На чуть желтоватых страницах аккуратным почерком с красивым выделением буквиц было написано:

«Великий Город Птиц основали два славных сына бога войны Марса: Ронул и Реан, вскормленные орлицей на берегу полноводной реки. Когда братья возмужали, они решили основать город и призвать в него всех людей-птиц в память об орлице, которая их выкормила.

Поспорив о месте, на котором будут возведены величественные стены, Ронул и Реан обратились к жрецу авгуру – прорицателю, читающему волю богов по полету птиц. И показал авгур место, где городу быть. И стали братья строить город на пяти холмах. Но в ссоре, в порыве ненависти убил брат брата.

И продолжил Ронул в одиночестве строить город. И объявил о пяти общинах на пяти холмах. И слетелись в город все, на кого наложено заклятье быть птицей. И объявил Ронул себя первым пэром города. А от пяти общин жители избрали еще пять пэров».

Посыльный принес ключ и проводил братьев к их дому, неся перед собой факел. Внутри было холодно, пахло сырой штукатуркой.
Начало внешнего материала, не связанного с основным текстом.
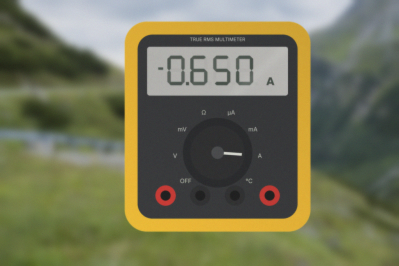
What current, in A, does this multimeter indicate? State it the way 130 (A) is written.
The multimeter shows -0.650 (A)
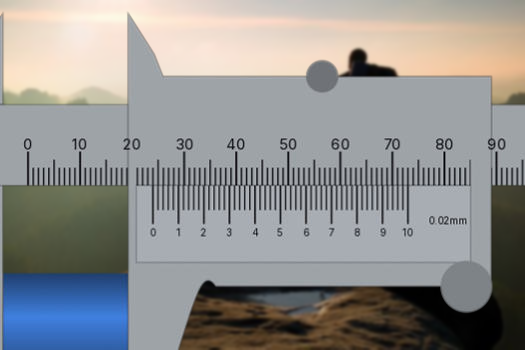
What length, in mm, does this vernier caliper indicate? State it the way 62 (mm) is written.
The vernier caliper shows 24.0 (mm)
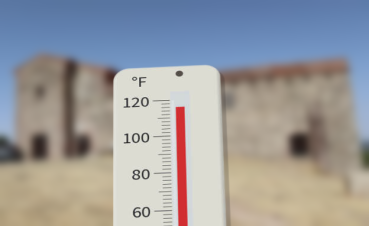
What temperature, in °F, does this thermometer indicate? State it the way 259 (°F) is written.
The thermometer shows 116 (°F)
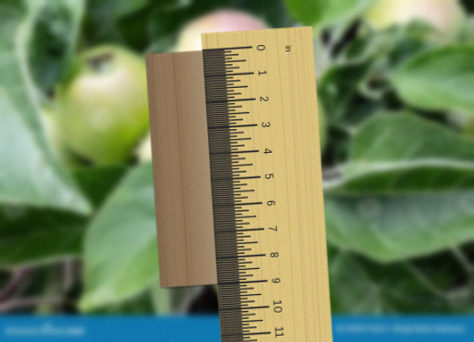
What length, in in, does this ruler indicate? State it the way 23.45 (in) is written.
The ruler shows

Провожатый закрепил факел на стене, поклонился и ушел, почтительно пятясь к выходу.

В тусклом свете принцы едва могли рассмотреть обстановку. Огромный, давно не топленый очаг был обрамлен каменной кладкой. Над ним висел гобелен, изображавший двух братьев, всматривающихся в небо у реки. Край гобелена был поеден плесенью и покоробился. Посередине зала стоял грубой работы длинный стол с лавками. Пол был покрыт серыми каменными плитами с большими щелями на стыках. Крупная крыса прыжками пронеслась через весь зал и спряталась в темном углу, куда не доставал свет от факела.

– Неужели нам придется жить в этом мрачном городе, населенном странными людьми-птицами? – спросил младший брат, который был близок к отчаянию.

– У нас нет выбора, – ответил старший. – Мачеха-колдунья наложила на нас заклятье, родной отец отрекся от нас. Таков наш рок. И нам неоткуда ждать помощи. Из родных у нас осталась только единственная сестра Эльза. Она еще очень мала, совсем дитя. К счастью, она сейчас вне опасности. Семья доброй женщины Агаты, хоть и живет бедно, но все же Эльзу там любят и заботятся о ней. А нам остается только искать способ снять заклятье, чтобы вернуться в мир людей.